Find Your Inner Control Freak The second skill that riders need to practice is controlling an attack or break.  More often than not, an acceleration on Zwift leads to a bunch of individuals sprinting to cover the attack.  Sometimes, that is necessary, and normally that is how most Zwift races start.  Again, this begs the question of why.  If you are in a group of 30 with teammates, is there a need for everyone to burn matches to cover an attack by a single rider if that rider is not known to be one of the strongest riders?  Absolutely not.  Refer back to the first skill about riding in the group.  The bigger group, with very few exceptions, will move faster at a similar effort of the solo rider or small group.  Thus, if a rider attacks, taking one or two others in tow, a sound strategy is to have the group elevate its pace (much easier to do with teammates) to match the effort of the breakaway riders once they drop out of attack mode.  Sure, the attacker(s) may get a small advantage, and you as the group may even ease off a little bit to give the break some rope.  As long as you pay close attention, the big group can manage the gap to keep it small enough to close down at will.  The break will have to burn significantly more energy to gain the advantage and maintain gains than the much bigger group of chasers who can take turns working.  If you are lucky enough to have a group of teammates in the chase pack, figure out who the expendable riders are and put them on the front.  At some point, the chasers will have to decide when to shut the break down.  It may be due to the end of the race approaching or the break having too much time.  Whatever the reason, do it as a group.  Again, use teammates if you can, or share the load with other riders if you do not have teammates.

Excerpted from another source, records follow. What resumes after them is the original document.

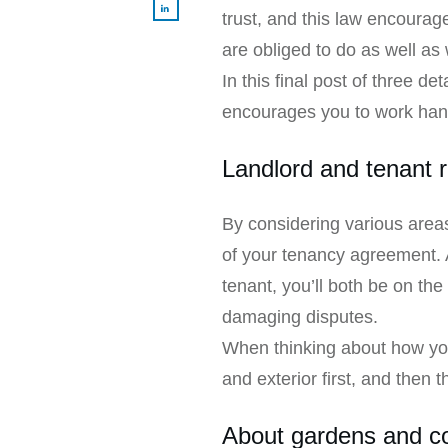
trust, and this law encourag
are obliged to do as well as 
In this final post of three 
encourages you to work hand
Landlord and tenant r
By considering various areas 
of your tenancy agreement. 
tenant, you’ll both be on th
damaging disputes.
When thinking about how you 
and exterior first, and then th
About gardens and 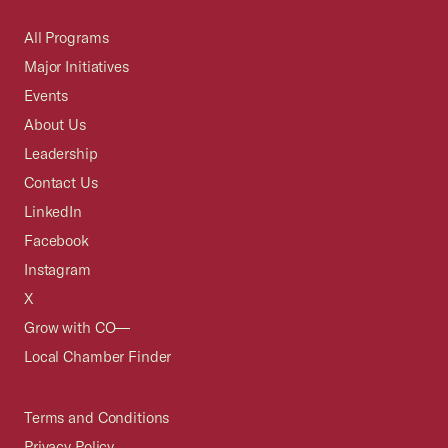
All Programs
Major Initiatives
Events
About Us
Leadership
Contact Us
LinkedIn
Facebook
Instagram
X
Grow with CO—
Local Chamber Finder
Terms and Conditions
Privacy Policy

Cast Judgement On Your Fellow Riders The last, and most difficult skill to learn is the ability to judge the threat from an attacking rider.  Some riders should never be allowed to go up the road solo, as they won’t be seen again until the finish line where he or she might be waiting with an adult beverage.  This was the problem Fabian Cancellara had in the latter years of his career during the cobbled classics.  Everyone knew that if Fabian went up the road alone, the rest of the riders would be racing for second place.  Thus, teams did their best to not let that happen, or at least stave it off until later in the race in hopes that their riders could go with him.  Other riders can be given a leash on flat courses but not on hilly courses or vice versa.  Most of it depends on your knowledge of the riders from past experience or how the rider behaves.  If a skinny-looking rider takes off on the climb, it’s probably best to not give that rider much space.  Likewise, I wouldn’t give a heavier rider an inch on a flat or downhill run in to the finish.  Understanding your competition will help you determine who goes and who is not allowed to go, assuming that the attacking rider is not simply able to ride the whole group off his or her wheel.  

Keys to success. All else being equal, the most important thing is being smarter than the other racers.  To help you with that, remember the four steps to controlling the race: 1) Identify who is attacking. Is it a dangerous rider or someone you know is not that strong? 2) Determine if you can let him or her go. Once you have identified who is attacking, you will quickly know whether that person is a threat to win the day. 3) Chase or control as a group. Making a bunch of solo efforts is pretty pointless unless you want to lose the race.  Use the strength of the group to pull back the attack or control the gap.  Keep the pace where it needs to be, but don’t spend the whole time on the front, if others are willing to share the workload. 4) Shut it down. Once you have decided to end the break’s freedom, shut it down in a controlled manner.  Determine the minimum pace you need to ride to pull the break back in a timely manner.  Don’t exceed that average effort unless the gap doesn’t close.  Like in the chase/control phase, work together to spread the effort across as many riders as possible. If you follow these simple steps, your group should be able to control any race where riders are evenly matched.  Again, if Julian Alaphillipe joins your race and decides to put the screws to you and attack, there is not much that you will be able to do.  Well, you can race for second place, I guess.